The old memory / storage hierarchies are getting mixed up (again).
Interesting times.
Not as fast as raw PCIe slots inside the chassis, but I don't think the ghost of steve jobs cares much. He'd tell you that if you've got no taste at all you can put his beautiful machine into ugly junk like from sonnettech and you can go do ugly things elsewhere.
I think apple's happy taking the market they've got and they'll leave the big guns HPC market to nvidia. The margins look great for nvidia right now, but I suspect nvidia's path will be similar to dram's boom/bust cycle more than apple's continuous "premium tool" brand's market positioning.
HBM tends to be integrated onto the package (board, multi chip module, die) because there are really tight signaling and wire routing constraints that make "modularity" impossible.

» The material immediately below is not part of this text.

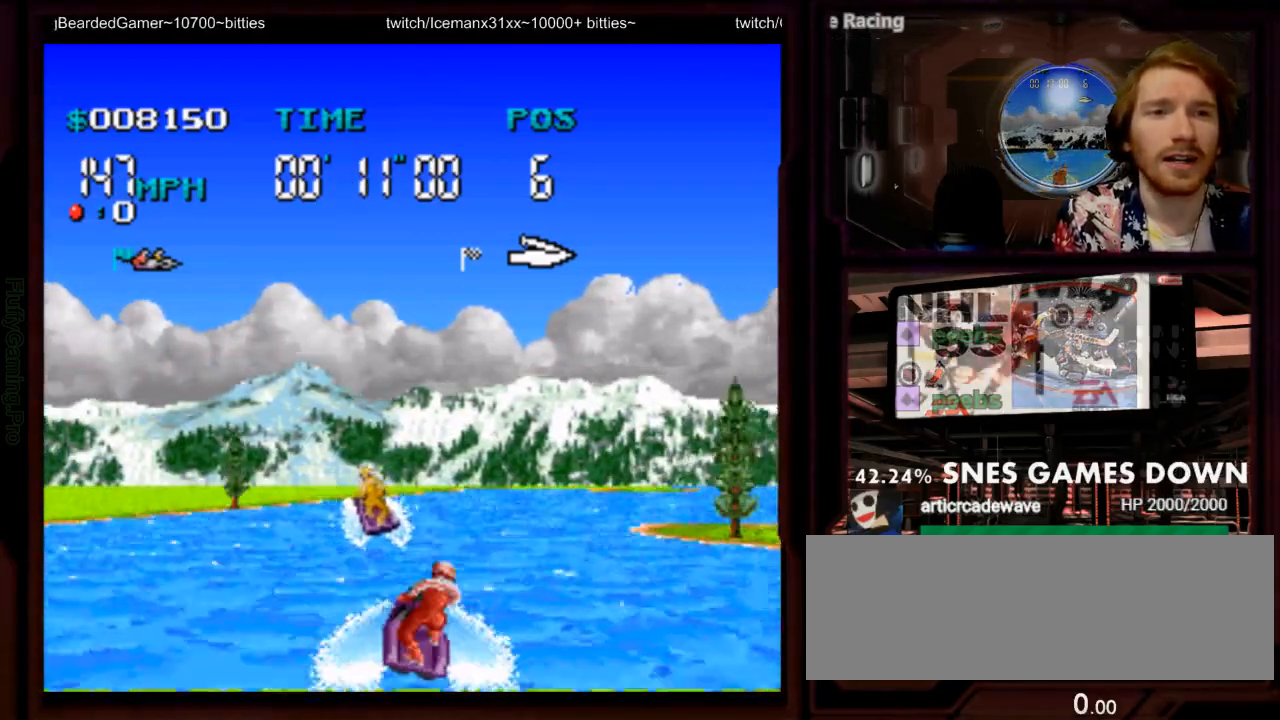
{"dt_ms": 500, "buttons": ["A"], "events": [[150, "DPAD_RIGHT", "up"], [250, "DPAD_RIGHT", "down"], [450, "DPAD_RIGHT", "up"]]}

I remember back in the day you could get motherboards for your 286, 386, and sometimes even 486 with external L1 / L2 / L3 cache -- you'd buy a bunch of static ram dips that you'd populate sockets next to the CPU, and set a bios or DIP switch to enable it. These days that's just not practical because there are too many wires interconnecting the cache to the dies and cache coherence logic, and the speed of light is just too slow and electricity is too messy to put "external" to the die/chip/package, even if the packaging issues could be addressed.

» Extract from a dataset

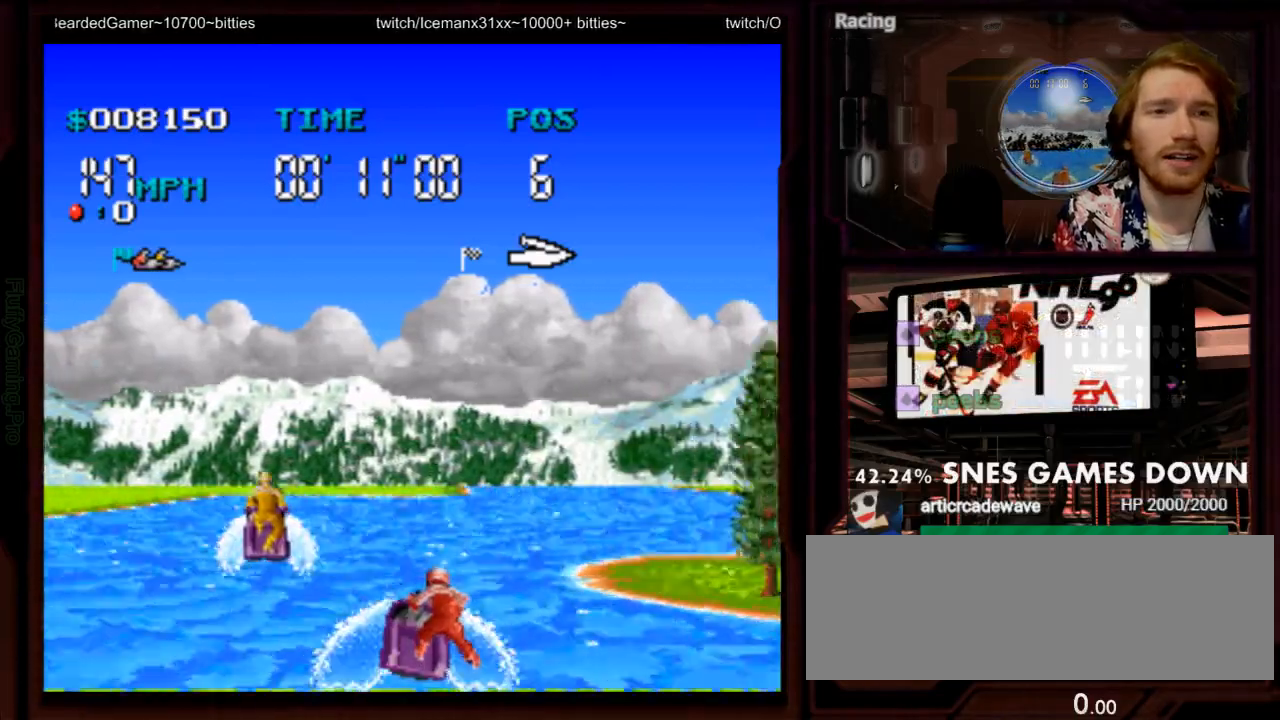
{"dt_ms": 1000, "buttons": ["A"]}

HBM memory is similar -- it's not practical to make a generic interconnect that'd actually work reliably enough to provide field replaceable memory modules as you can with DDR style dimms.
EDIT:
Apparently I'm totally wrong in that these "SOCAMM2" modules have thousands of pads (like a CPU socket) and can in fact run with the same data bus width (1024 bits wide!) as "local" HBM. Very cool. And please ignore my out of date blatherings above. It's still not quite as fast as if you put the HBM in the package, but it's way faster than the DDR style setup.
There is an option already, at least from AMD, in the HEDT segment - Threadripper/Pro has 4/8 channels (although the bandwidth is not a high as Apple chips).
The thing is, it doesn't have to do anything. It is busy getting bailed out, I guess.